** Text passage follows **

Paper long abstract:
In the 1980s, domestic Japanese tourism was often based on a nostalgia for a Japan that was rapidly vanishing. Diving for seafood, the work of the ama, was a form of ancient and traditional fishing that was seen to be disappearing at an accelerated rate. Daughters in ama villages were seeking other sorts of employment and by the turn of the century even Kuzaki, where I did my fieldwork in 1984-5, was finally experiencing depopulation. No one wanted to be an ama, it was too hard -- this was said even in the 1980s.
However, older divers continue to dive, Mikimoto continues to put on tourist demonstrations of 'pearl divers', the Japanese are trying to have ama diving designated an UNESCO form of intangible culture and the NHK asadora 'Amachan' has caused at least one young teenager to take up learning to dive.

** End of Text passage **
** Supplied material follows **

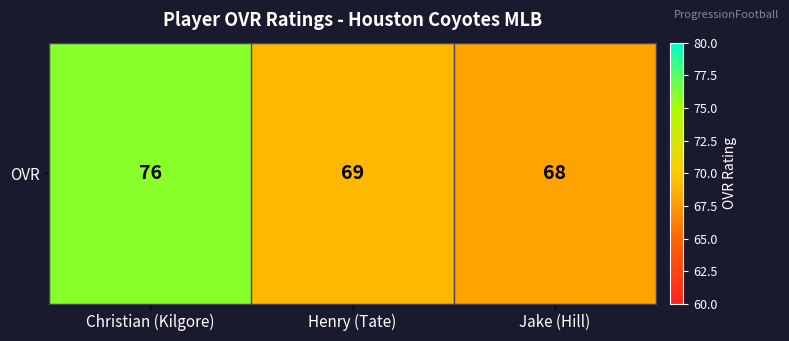

What is the sum of the values at Jake (Hill) and Henry (Tate)?

137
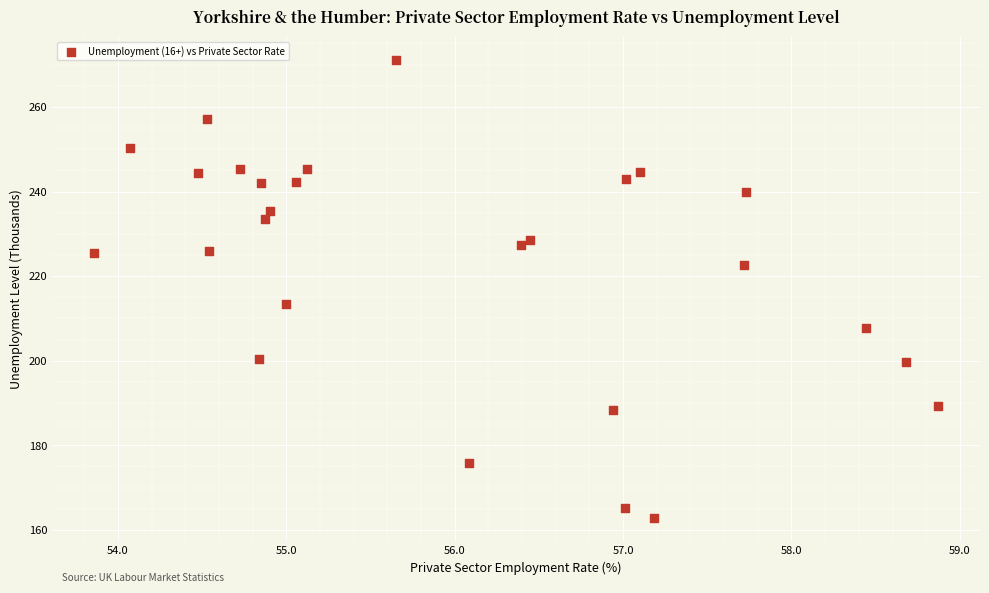

What is the range of Y values (max minus min)?

108.3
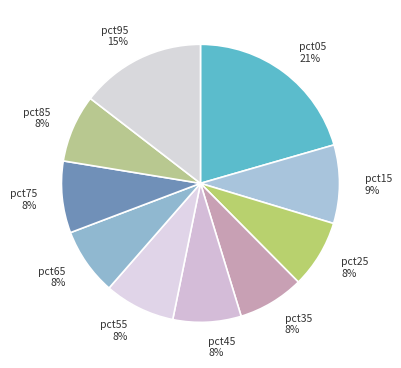

To the nearest percent, what is the combined percentage of pct15 and pct85?

17%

** End of Supplied material **

Assignment 1: Condense the paragraph of the abstract on ama diving that begins "In the 1980s, domestic Japanese tourism" into a short bulleted list that keeps its main facts.
Assignment 2: The abstract on ama diving lists several signs that the practice is persisting. Name all of them.
Assignment 3: Carry the abstract on ama diving forward from its final sentence.

Response box 1:
- In the 1980s, domestic Japanese tourism often drew on nostalgia for a rapidly vanishing Japan.
- Ama diving for seafood, an ancient and traditional form of fishing, was seen as disappearing at an accelerated rate.
- Daughters in ama villages were looking for other work.
- By the turn of the century, even Kuzaki, the site of fieldwork in 1984-5, was experiencing depopulation.
- Even in the 1980s, people said no one wanted to be an ama because the work was too hard.

Response box 2:
- Older divers continue to dive.
- Mikimoto continues to put on tourist demonstrations of "pearl divers."
- The Japanese are trying to have ama diving designated a UNESCO form of intangible culture.
- The NHK asadora "Amachan" has led at least one young teenager to take up learning to dive.

Response box 3:
This paper examines the hugely successful television series in an attempt to understand the twenty-first century's nostalgia for this way of life. How is the past being remembered? Why are divers of such interest to the Japanese? Some examination of the history of depicting divers in romantic poems and erotic prints may help us understand the cult of the ama, but 'Amachan' did not necessarily go down that line as much as it involved 'finding oneself' -- that is, it was about one's ikigai in contemporary Japan.
The series also constrasts the past and the present; Japan at the height of its economic success and post-bubble society; and appears to offer hope to Japanese youth. Its messages seem to have struck an important cord, particularly after the events of 3/11. This is not a television program to be ignored.